Excerpt to read:
In 2015, LTU introduced a quality management program, where testing staff re-score a random selection of tests in the six high-volume languages: Arabic, Chinese (Mandarin), French, Portuguese, Russian, and Spanish. As part of this program, there are additional steps that are conducted for approximately 20% of tests. One is a third rating, where a rater re-scores a randomly assigned test. In cases of disagreement, a testing specialist conducts a QC assessment. There are plans to expand this activity from LTU raters to testing staff in the language sections, and to third-rate 50% of all tests. Another QC measure is where a testing specialist reviews a test—either through random selection or if a question has been raised about its administration during a third rating—and evaluates both the examinee and the performance of the testing team. If the testing specialist awards a higher score, the examinee will receive that score.
In fiscal year 2021, approximately 60% of speaking test reviews and 67% of reading reviews confirmed the original score. For the randomly selected tests, more than 85% of speaking third ratings and QCs and more than 90% of reading third ratings and QCs confirmed the original score. These agreement rates, and other statistical analyses, meet or exceed industry standards, such as those set by similar testing organizations and the American Council of Education, which offers academic credit for FSI tests in high volume languages. The high rate of agreement between independent evaluators also confirms that, in most cases, testing teams have correctly followed the guidelines in awarding their scores.

Work instruction 1:
Do these statements agree with the passage on language test scoring? Answer yes or no for each, quoting the deciding words. (a) The quality management program began in 2015. (b) The program covers ten high-volume languages. (c) In fiscal year 2021, about 67% of reading reviews confirmed the original score.
Work instruction 2:
How would you render this sentence from the passage on language test scoring in Spanish: "If the testing specialist awards a higher score, the examinee will receive that score."
Work instruction 3:
According to the passage on language test scoring, which organization offers academic credit for FSI tests in high volume languages?
The listing that comes next is separate material, unconnected to the passage on language test scoring.

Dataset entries

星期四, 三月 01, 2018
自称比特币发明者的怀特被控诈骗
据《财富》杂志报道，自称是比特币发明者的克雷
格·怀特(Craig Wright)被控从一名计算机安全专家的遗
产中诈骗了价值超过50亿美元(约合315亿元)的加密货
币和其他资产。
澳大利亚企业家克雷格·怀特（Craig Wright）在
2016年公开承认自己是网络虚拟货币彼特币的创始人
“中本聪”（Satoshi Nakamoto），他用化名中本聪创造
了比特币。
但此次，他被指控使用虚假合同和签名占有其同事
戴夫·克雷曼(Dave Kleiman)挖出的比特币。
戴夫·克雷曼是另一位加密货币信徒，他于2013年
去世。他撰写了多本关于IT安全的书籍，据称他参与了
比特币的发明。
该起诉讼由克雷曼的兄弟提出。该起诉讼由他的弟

...

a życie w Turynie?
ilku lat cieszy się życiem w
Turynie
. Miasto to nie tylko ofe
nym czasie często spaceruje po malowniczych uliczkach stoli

Exercise response 1:
(a) Yes: "In 2015, LTU introduced a quality management program"
(b) No: "the six high-volume languages"
(c) Yes: "67% of reading reviews confirmed the original score"

Exercise response 2:
Si el especialista en evaluación otorga una puntuación más alta, el examinado recibirá esa puntuación.

Exercise response 3:
The American Council of Education.